Le blog de Mgr Claude DAGENS

J'ai senti battre le coeur de l'Église. EA 4 septembre 2009

8 Septembre 2009 , Rédigé par mgrclaudedagens.over-blog.com Publié dans #Edito Église d'Angoulême

L’autre soir, le 25 Août, je suis allé à la cathédrale pour prier avec les personnes qui s’y rassemblent tous les mardis depuis le début de juillet. J’ai été impressionné non seulement par le nombre des participants (nous étions près de quatre-vingt), mais par la tonalité de cette prière. Elle était sobre : nous suivions l’office des vêpres en le psalmodiant. Elle était prenante : nous étions tournés vers le Christ pour lui confier tout ce qui nous fait souffrir, toutes les personnes qui souffrent, et pour lui demander la force de l’espérance.

            Après la prière, j’ai rencontré les personnes qui constituent l’équipe d’animation pastorale du Centre-ville avec le Père Romain HOUDUSSE et le Père Jean-Marie GAUDILLOT. Nous avons dîné ensemble : c’était une joie de se retrouver ainsi. Ensuite, nous avons échangé longuement sur la situation actuelle, sur le partage des responsabilités, sur la manière d’organiser le travail qui nous attend.

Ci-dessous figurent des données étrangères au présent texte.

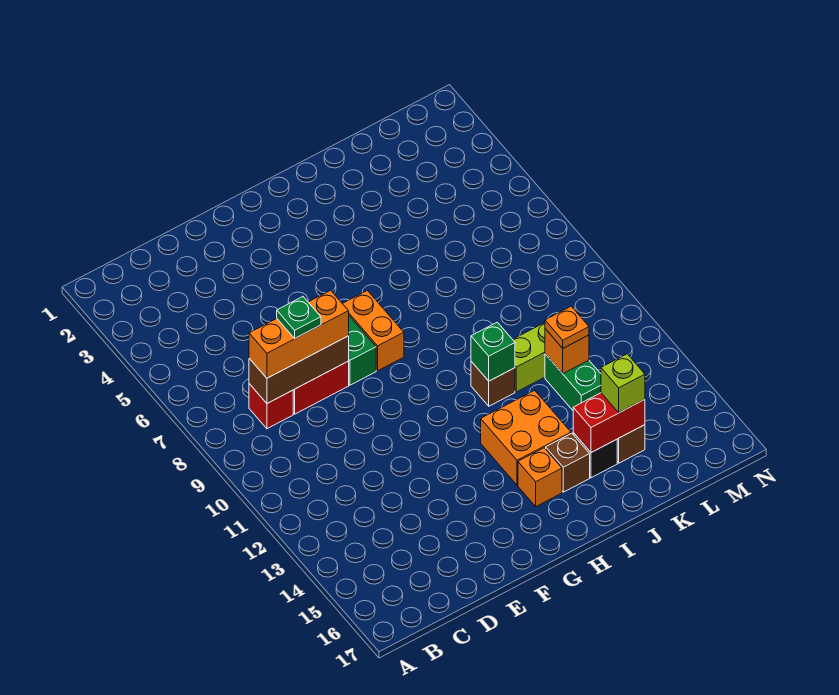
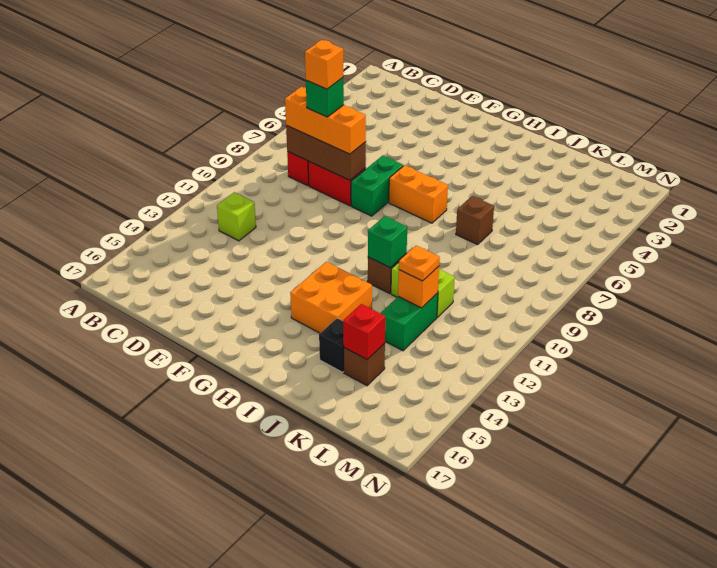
green 1x1 plate [277,297,321,339] -> green 1x1 brick [306,78,344,117]
orange 1x2 brick [342,291,404,371] -> orange 1x2 brick turned to [389,165,448,223]
orange 1x1 brick [518,448,562,506] -> orange 1x1 brick moved to [305,40,343,89]
brown 1x1 brick [546,433,590,492] -> brown 1x1 brick moved to [456,196,494,245]
red 1x2 brick [573,393,645,453] -> red 1x1 brick [343,304,385,360]
lime 1x1 brick [601,354,645,413] -> lime 1x1 brick moved to [217,192,256,241]

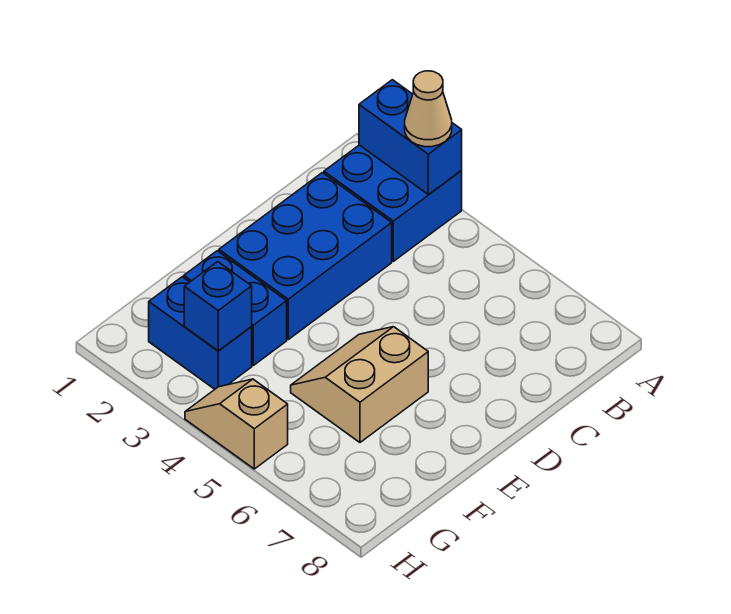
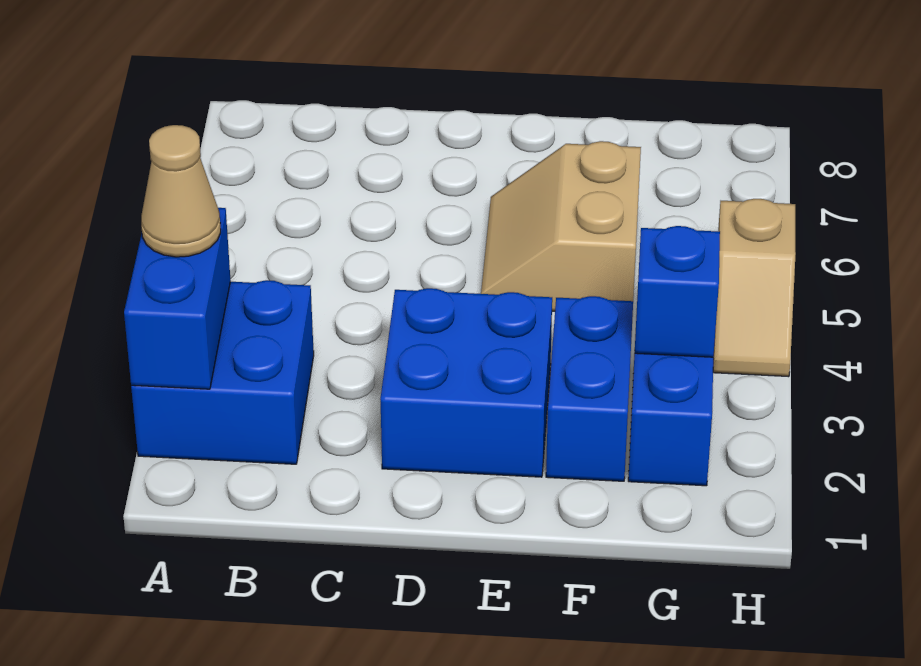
blue 2x3 brick [219,173,392,339] -> blue 2x2 brick [380,288,552,477]
tan 2x2 slope [291,327,428,442] -> tan 2x2 slope turned to [481,141,641,311]

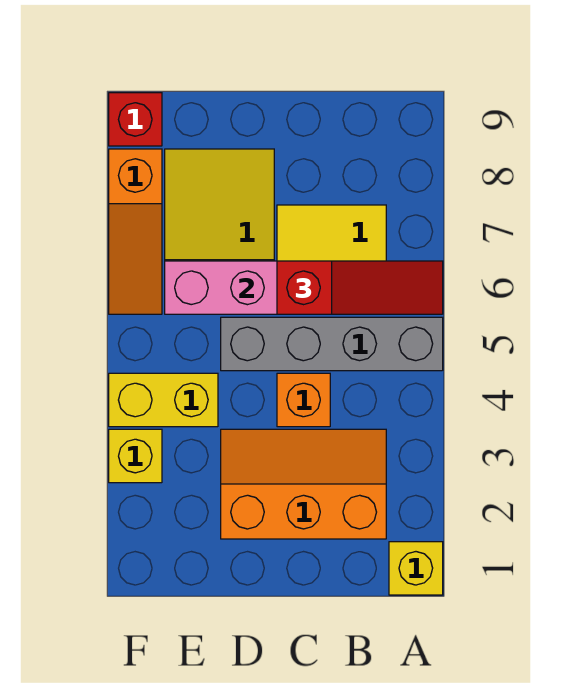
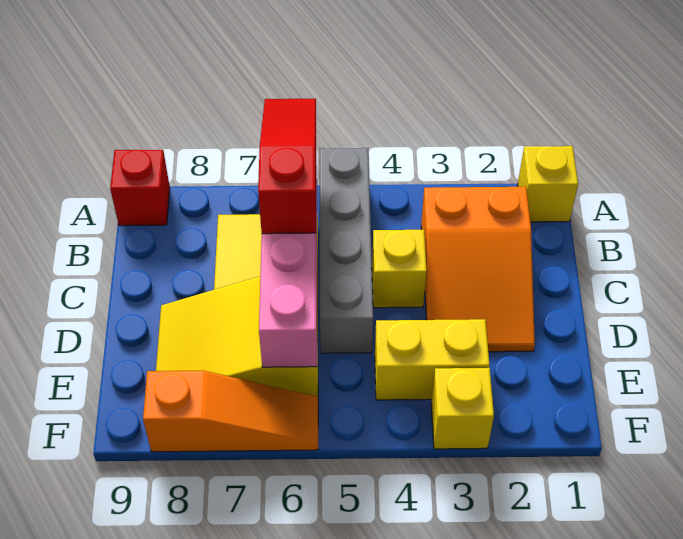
orange 2x3 slope [221,429,386,539] -> orange 2x3 slope turned to [421,187,535,352]
orange 1x1 brick [277,373,330,427] -> yellow 1x1 brick [372,230,427,308]
yellow 1x2 brick [109,373,218,427] -> yellow 1x2 brick turned to [375,319,490,400]
red 1x1 brick [109,93,162,146] -> red 1x1 brick moved to [110,150,170,226]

            À travers ces échanges, oui, vraiment, j’ai senti battre le cœur de l’Église. J’ai senti, j’ai vu, j’ai entendu à quel point une équipe d’animation pastorale est appelée à participer du dedans à la mission de l’Église du Christ.

 

            Du dedans de l’épreuve. Car l’épreuve demeure. Elle n’est pas oubliée. Elle fait souffrir, mais, en même temps, elle a permis à chacun, prêtres et laïcs, d’être vraiment là, avec le désir de poursuivre la route, de ne pas céder au découragement, d’aller de l’avant. Cela se sentait l’autre soir : on ne  se résigne pas, on ne revient pas en arrière, on sait que la force du Christ doit être en nous plus forte que les difficultés.

            C’est cela qui donne confiance. Car l’épreuve révèle, d’une certaine manière, des ressources cachées qui, en temps normal, restent souvent enfouies ou inemployées. Maintenant, on sait qu’il faut mettre en commun ses capacités et ne pas hésiter à faire appel à d’autres personnes.

 

            Alors - et je l’ai vu aussi - il est clair qu’une équipe d’animation pastorale participe de plein cœur à la mission de l’Église, à son témoignage, à sa présence, à son identité sacramentelle. Et, pour qui sait regarder, il est facile de voir que la place du prêtre ou des prêtres est encore davantage reconnue avec ce qu’elle a d’irremplaçable, de spécifique : le prêtre est là, situé du côté du Christ qui conduit son peuple, et l’on désire qu’il exerce vraiment cette responsabilité.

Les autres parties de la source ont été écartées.